Exercise requirements:
1. State whether each of the following statements agrees with the Windows-on-Mac text below. Answer yes or no for each and quote the deciding words of the text. (a) The writer can run Windows 2000 on a G5 at about half speed with VirtualPC. (b) SoftWindows is named as an option for the Intel Mac. (c) The text says integration and interoperability were complete on the Intel Mac.
2. According to the Windows-on-Mac text below, what did the Intel processor allow designers to take advantage of?
3. Extend the Windows-on-Mac text below, starting after its final sentence.

Text under study:
Windows on an Intel Mac
As we continue to see Apple inroads into the Windows PC market, people keep looking for solutions for running the applications that are Windows-only on a Mac. I have faced this need for years. On the old systems (PowerPC G3-G5) we had options like SoftWindows and VirtualPC. With my G5 and 1.5 GB of memory, I can actually run Windows 2000 at about 50% speed using VirtualPC.
Then came the Intel Mac before the populus. The Intel processor allowed designers to take advantage of the same core binary math operations used by PCs in emulating Windows. This reduced the translation overhead immensely, enabling the Intel Macs to run Windows and Windows software at native speeds. Nonetheless, though they be "able" to run at near-native speeds, much was left to do as far as integration and inter-operability is concerned. Let me comment on these issues.

Given information:
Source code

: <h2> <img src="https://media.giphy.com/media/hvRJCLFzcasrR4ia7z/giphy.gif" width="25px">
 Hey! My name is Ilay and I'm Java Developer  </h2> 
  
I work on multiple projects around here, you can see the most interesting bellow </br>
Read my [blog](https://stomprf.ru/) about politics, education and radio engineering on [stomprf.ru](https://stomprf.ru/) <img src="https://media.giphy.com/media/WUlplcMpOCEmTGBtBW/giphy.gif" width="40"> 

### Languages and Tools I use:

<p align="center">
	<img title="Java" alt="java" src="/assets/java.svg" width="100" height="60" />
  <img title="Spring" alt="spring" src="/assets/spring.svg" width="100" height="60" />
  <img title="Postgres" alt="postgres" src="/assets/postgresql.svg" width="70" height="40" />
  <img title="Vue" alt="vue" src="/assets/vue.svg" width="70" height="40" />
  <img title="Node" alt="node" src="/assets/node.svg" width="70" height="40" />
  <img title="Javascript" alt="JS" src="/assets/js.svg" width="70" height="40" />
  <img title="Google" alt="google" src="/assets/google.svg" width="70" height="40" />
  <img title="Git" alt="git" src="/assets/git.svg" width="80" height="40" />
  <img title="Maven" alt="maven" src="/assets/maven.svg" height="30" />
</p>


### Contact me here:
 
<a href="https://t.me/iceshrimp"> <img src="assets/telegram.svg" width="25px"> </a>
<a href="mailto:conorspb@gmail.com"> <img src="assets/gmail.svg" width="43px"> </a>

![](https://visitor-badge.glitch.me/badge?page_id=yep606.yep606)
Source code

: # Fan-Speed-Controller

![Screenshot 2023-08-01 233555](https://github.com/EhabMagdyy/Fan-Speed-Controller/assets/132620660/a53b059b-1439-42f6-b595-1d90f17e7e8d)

Activity answers:
1.
(a) Yes: "With my G5 and 1.5 GB of memory, I can actually run Windows 2000 at about 50% speed using VirtualPC."
(b) No: "On the old systems (PowerPC G3-G5) we had options like SoftWindows and VirtualPC."
(c) No: "much was left to do as far as integration and inter-operability is concerned."

2. It allowed them to take advantage of the same core binary math operations used by PCs in emulating Windows.

3.
The first issue is physical setup of the hardware. Some options can share one partition. Bootcamp and Parallels or Bootcamp and Fusion. My favorite solution thus far involves installing Bootcamp on its own partition and then installing Parallels in OS X, though I am excited to benchmark this against the Bootcamp/Fusion option. I can boot Parallels and boot my Bootcamp XP Pro environment then interact with it natively - including cut-paste and drag and drop with OS X. Version 3 of Parallels added seemless, transparent integration of Windows apps into the OS X interface through "coherence" technology that makes it operate like a fully featured Crossover! A second issue is data transitioning. I have upgraded an old Windows 2000 virtual drive from Virtual PC to Parallels. The upgrade was seemless and the virtual machine worked perfectly! I have had some trouble with Crossover reading data across file systems and types. I am guessing this will be improved in all options fairly soon and expect it to become a non-issue by the middle of 2008.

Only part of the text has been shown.